> The data:
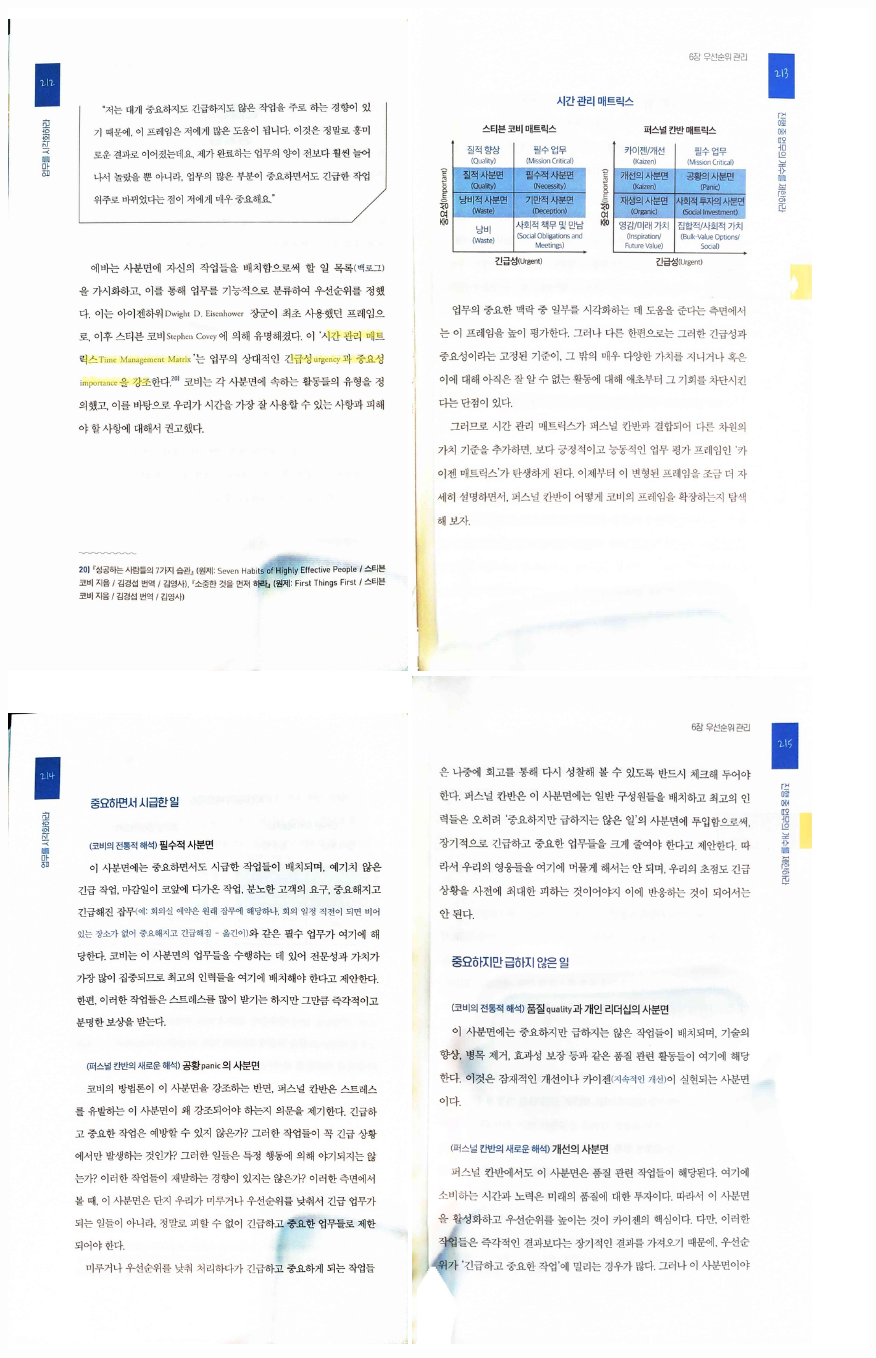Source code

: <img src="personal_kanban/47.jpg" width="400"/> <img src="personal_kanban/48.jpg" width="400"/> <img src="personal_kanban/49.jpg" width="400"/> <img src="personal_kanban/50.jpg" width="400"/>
--
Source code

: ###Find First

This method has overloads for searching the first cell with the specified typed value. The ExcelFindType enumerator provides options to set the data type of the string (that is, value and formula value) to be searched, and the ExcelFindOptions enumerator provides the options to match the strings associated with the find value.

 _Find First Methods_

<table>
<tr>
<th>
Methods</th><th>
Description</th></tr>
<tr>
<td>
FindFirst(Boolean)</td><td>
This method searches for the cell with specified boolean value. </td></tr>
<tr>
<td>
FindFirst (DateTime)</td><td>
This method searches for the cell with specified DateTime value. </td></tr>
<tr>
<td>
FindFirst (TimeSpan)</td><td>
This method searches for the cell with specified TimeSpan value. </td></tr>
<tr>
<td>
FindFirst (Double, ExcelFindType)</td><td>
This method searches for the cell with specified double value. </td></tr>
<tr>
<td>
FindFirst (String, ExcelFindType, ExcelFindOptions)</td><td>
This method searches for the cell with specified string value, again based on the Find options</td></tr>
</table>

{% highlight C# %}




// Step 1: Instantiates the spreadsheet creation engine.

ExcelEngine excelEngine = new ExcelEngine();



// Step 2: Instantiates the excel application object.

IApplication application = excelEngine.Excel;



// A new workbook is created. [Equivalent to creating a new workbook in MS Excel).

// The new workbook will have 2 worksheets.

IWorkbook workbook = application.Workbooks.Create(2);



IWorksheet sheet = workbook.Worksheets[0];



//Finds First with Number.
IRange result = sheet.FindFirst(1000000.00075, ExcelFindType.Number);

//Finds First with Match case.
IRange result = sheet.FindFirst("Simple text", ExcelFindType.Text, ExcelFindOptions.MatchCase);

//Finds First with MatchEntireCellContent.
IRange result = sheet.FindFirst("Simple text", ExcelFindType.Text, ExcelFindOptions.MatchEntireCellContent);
* * *
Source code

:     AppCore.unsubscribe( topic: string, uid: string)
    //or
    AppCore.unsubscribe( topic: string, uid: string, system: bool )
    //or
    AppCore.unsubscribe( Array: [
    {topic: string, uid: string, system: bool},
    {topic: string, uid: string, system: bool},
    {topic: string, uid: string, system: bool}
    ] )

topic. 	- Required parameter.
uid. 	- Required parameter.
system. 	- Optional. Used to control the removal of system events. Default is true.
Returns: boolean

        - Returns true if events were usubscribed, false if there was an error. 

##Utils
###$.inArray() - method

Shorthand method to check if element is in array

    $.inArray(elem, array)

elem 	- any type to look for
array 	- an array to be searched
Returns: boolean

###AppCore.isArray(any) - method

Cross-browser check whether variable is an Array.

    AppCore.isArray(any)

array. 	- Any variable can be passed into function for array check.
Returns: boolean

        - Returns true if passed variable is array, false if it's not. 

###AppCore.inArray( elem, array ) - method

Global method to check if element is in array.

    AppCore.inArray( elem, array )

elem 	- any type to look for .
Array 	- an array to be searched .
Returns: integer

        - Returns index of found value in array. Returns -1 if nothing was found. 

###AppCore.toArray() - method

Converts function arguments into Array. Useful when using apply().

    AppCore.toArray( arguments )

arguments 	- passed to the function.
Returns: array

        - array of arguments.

> Job: Reproduce word for word the part of the records that opens with the line containing "in MS Excel)." and closes with the line containing "result = sheet.FindFirst(1000000.00075, ExcelFindType.Number);", with both of those lines included.

> Solution for this exercise:
// A new workbook is created. [Equivalent to creating a new workbook in MS Excel).

// The new workbook will have 2 worksheets.

IWorkbook workbook = application.Workbooks.Create(2);



IWorksheet sheet = workbook.Worksheets[0];



//Finds First with Number.
IRange result = sheet.FindFirst(1000000.00075, ExcelFindType.Number);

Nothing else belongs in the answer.